(Supplied entries)
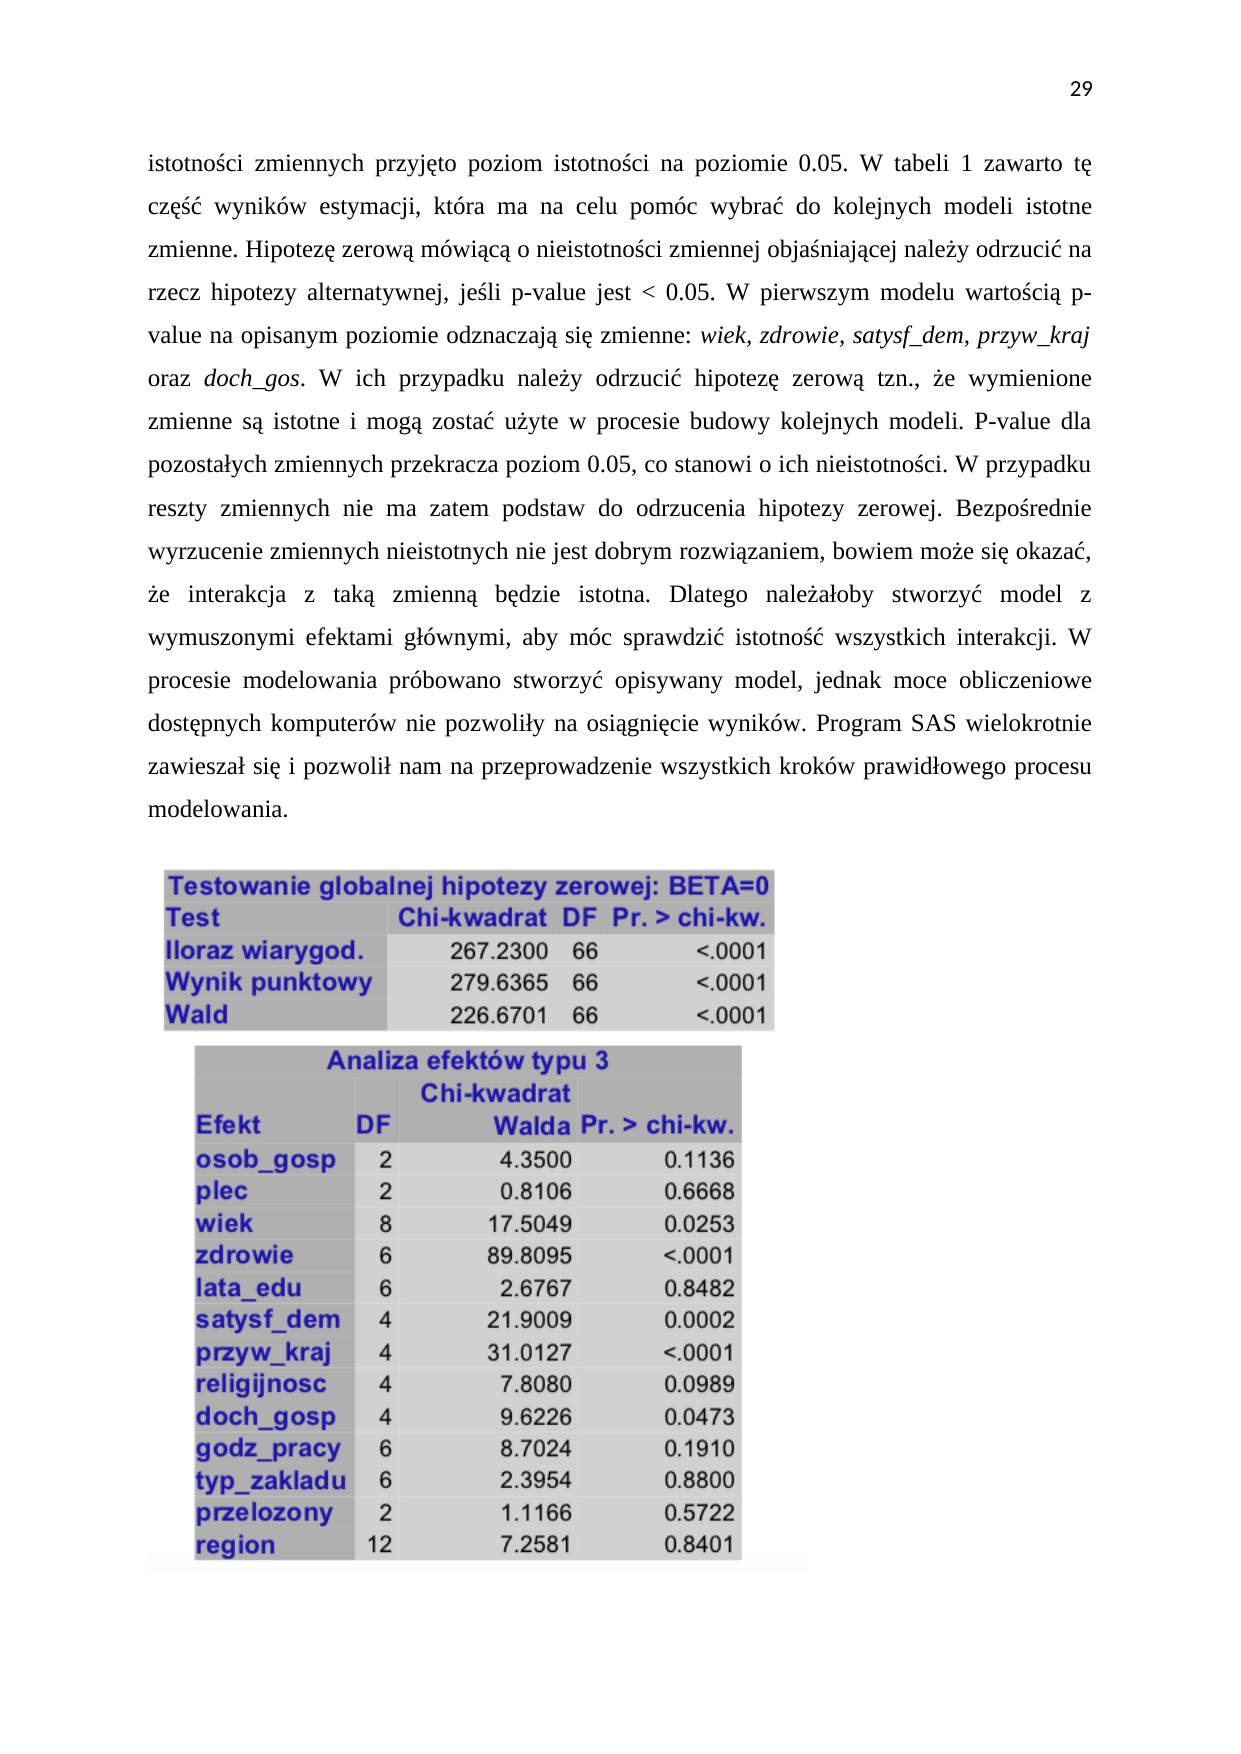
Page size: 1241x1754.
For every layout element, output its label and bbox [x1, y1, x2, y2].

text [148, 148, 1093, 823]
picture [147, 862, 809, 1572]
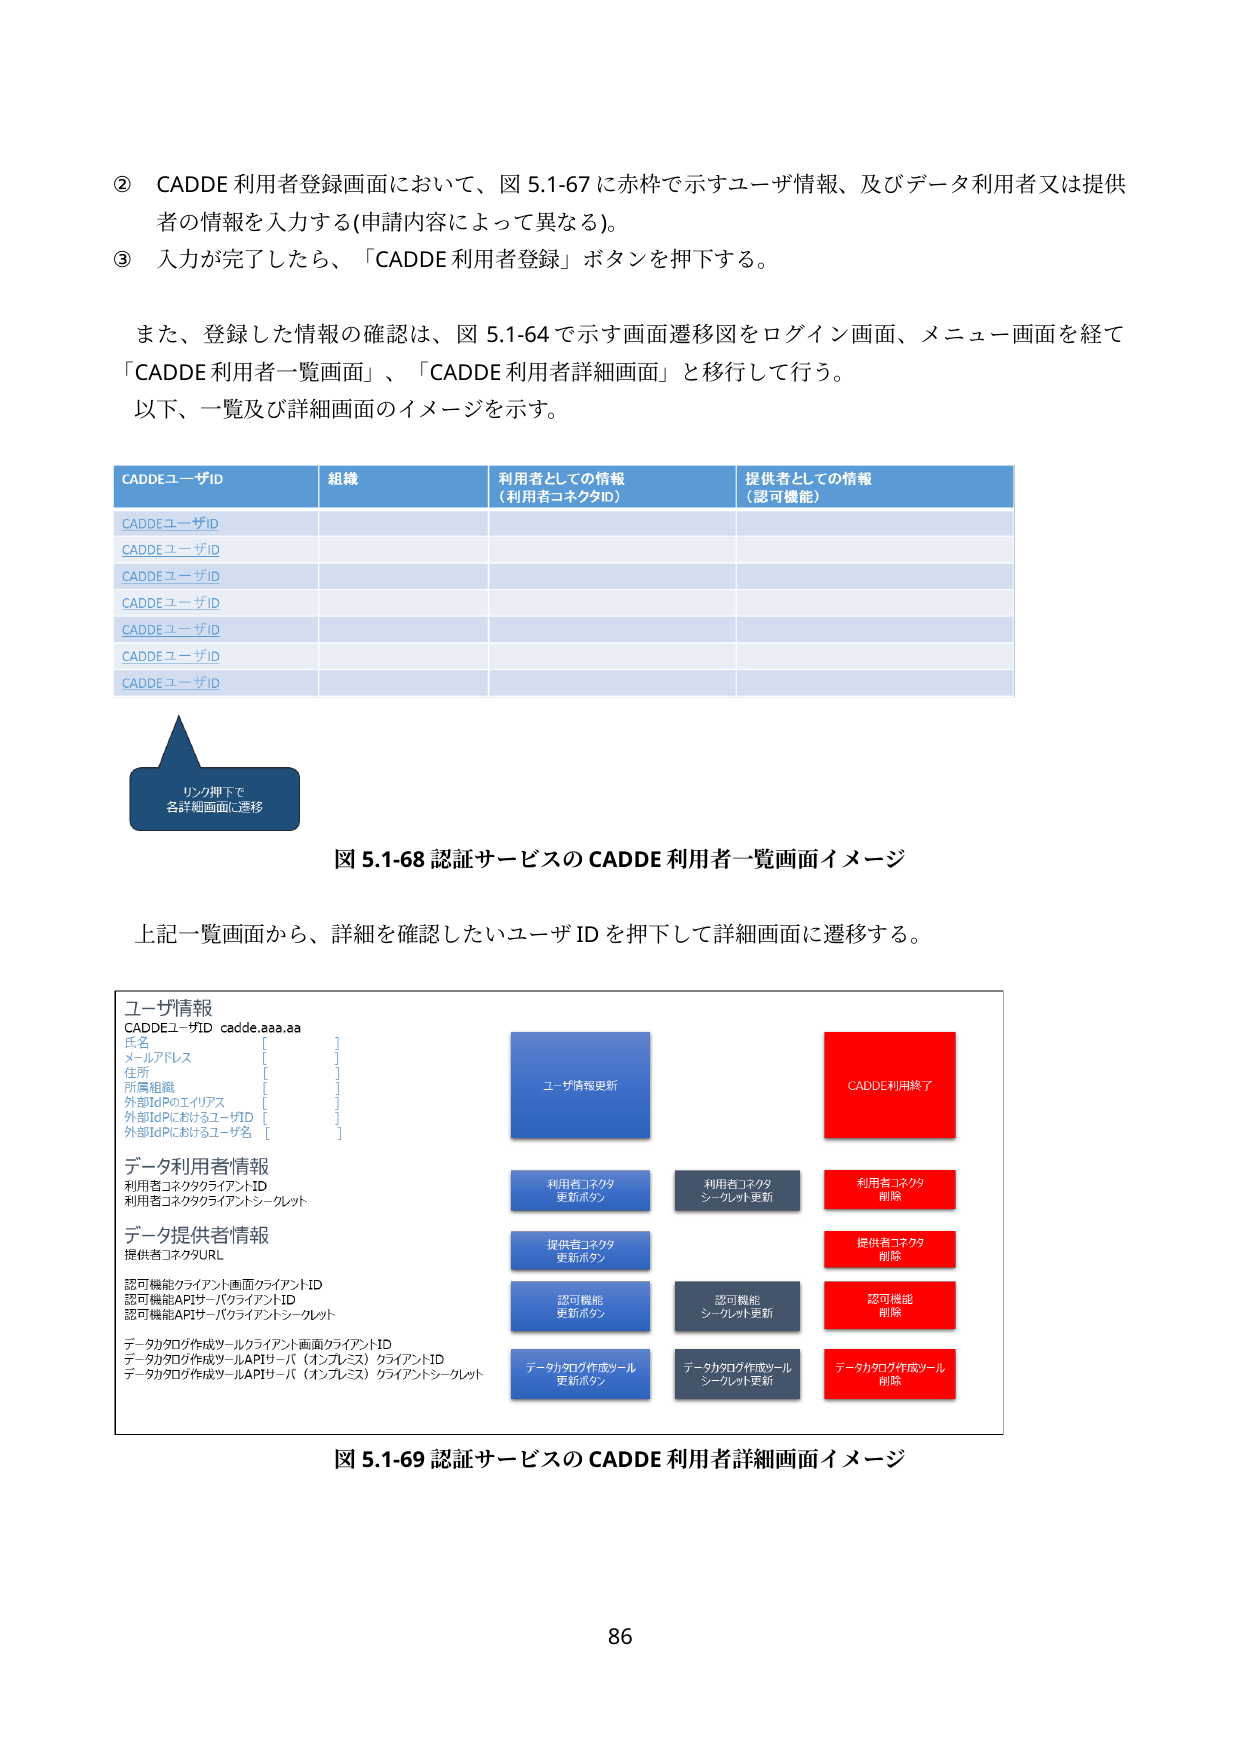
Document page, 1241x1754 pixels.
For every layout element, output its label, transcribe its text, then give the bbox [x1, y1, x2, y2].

(Exercise brief)
Repeat the material above exactly; any picture in it is left out.

(Completed task)
Page size: 1241x1754.
For every layout element, output its label and bbox [x1, y1, x2, y2].

text [148, 148, 1093, 823]
picture [147, 862, 809, 1572]
Document page, 1241x1754 pixels.
For every layout element, output its label, transcribe its text, then give the bbox [x1, y1, x2, y2].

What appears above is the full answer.